» **RECORDS SUPPLIED**
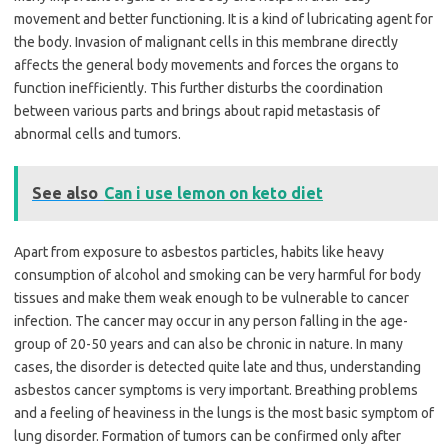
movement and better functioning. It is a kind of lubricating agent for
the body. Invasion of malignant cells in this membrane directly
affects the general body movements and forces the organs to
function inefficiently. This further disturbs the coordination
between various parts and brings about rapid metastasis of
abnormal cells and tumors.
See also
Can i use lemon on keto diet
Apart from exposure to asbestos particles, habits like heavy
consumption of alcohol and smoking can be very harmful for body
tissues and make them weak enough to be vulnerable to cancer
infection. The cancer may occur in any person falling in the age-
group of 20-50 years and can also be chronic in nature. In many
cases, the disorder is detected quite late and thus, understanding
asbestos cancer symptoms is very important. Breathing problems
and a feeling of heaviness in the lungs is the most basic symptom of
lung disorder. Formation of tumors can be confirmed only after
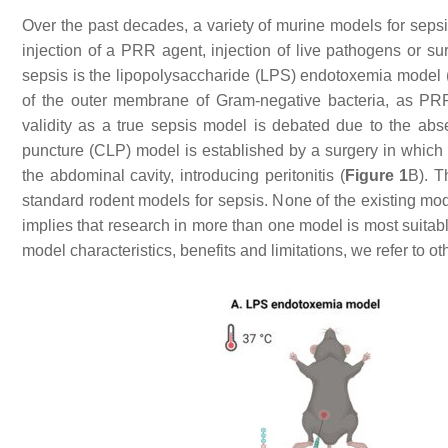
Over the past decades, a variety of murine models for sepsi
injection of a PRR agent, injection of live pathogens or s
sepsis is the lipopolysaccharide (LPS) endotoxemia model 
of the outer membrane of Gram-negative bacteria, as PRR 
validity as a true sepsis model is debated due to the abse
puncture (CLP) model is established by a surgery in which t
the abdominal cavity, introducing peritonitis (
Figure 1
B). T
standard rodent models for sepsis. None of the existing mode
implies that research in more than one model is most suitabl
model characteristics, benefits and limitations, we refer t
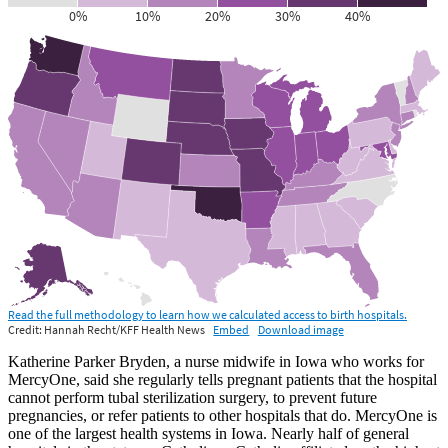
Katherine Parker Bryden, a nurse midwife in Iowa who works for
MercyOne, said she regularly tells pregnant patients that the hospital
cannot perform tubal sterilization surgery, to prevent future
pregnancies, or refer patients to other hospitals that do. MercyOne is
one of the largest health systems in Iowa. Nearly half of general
* * *
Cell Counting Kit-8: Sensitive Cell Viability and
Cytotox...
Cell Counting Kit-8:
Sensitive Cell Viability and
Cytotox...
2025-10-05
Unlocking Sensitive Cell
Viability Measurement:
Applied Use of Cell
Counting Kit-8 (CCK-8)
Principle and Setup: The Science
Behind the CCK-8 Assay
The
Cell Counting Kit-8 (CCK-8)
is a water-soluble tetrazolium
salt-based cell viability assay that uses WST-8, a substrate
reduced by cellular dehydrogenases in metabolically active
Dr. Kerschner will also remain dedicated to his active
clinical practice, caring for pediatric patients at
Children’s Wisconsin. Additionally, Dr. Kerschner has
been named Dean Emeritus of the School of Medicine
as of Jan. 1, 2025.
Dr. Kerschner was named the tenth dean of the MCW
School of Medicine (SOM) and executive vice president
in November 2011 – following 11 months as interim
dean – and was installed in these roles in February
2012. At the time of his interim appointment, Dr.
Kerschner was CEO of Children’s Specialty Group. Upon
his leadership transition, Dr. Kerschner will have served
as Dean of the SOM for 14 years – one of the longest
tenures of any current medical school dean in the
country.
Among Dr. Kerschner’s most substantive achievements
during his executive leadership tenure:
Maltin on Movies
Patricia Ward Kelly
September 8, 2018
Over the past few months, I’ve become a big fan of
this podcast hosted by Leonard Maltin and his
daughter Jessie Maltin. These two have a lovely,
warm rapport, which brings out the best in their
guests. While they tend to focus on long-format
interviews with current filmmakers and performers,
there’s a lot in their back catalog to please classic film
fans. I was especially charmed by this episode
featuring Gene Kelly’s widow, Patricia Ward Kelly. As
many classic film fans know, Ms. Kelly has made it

» **EXERCISE INSTRUCTIONS**
Once the line with "movement and better" is found above, print it and every line after it through the line with "one of the largest", exactly. Pictures stay out.

» **RESULT OF THIS EXERCISE**
movement and better functioning. It is a kind of lubricating agent for
the body. Invasion of malignant cells in this membrane directly
affects the general body movements and forces the organs to
function inefficiently. This further disturbs the coordination
between various parts and brings about rapid metastasis of
abnormal cells and tumors.
See also
Can i use lemon on keto diet
Apart from exposure to asbestos particles, habits like heavy
consumption of alcohol and smoking can be very harmful for body
tissues and make them weak enough to be vulnerable to cancer
infection. The cancer may occur in any person falling in the age-
group of 20-50 years and can also be chronic in nature. In many
cases, the disorder is detected quite late and thus, understanding
asbestos cancer symptoms is very important. Breathing problems
and a feeling of heaviness in the lungs is the most basic symptom of
lung disorder. Formation of tumors can be confirmed only after
Over the past decades, a variety of murine models for sepsi
injection of a PRR agent, injection of live pathogens or s
sepsis is the lipopolysaccharide (LPS) endotoxemia model 
of the outer membrane of Gram-negative bacteria, as PRR 
validity as a true sepsis model is debated due to the abse
puncture (CLP) model is established by a surgery in which t
the abdominal cavity, introducing peritonitis (
Figure 1
B). T
standard rodent models for sepsis. None of the existing mode
implies that research in more than one model is most suitabl
model characteristics, benefits and limitations, we refer t
Katherine Parker Bryden, a nurse midwife in Iowa who works for
MercyOne, said she regularly tells pregnant patients that the hospital
cannot perform tubal sterilization surgery, to prevent future
pregnancies, or refer patients to other hospitals that do. MercyOne is
one of the largest health systems in Iowa. Nearly half of general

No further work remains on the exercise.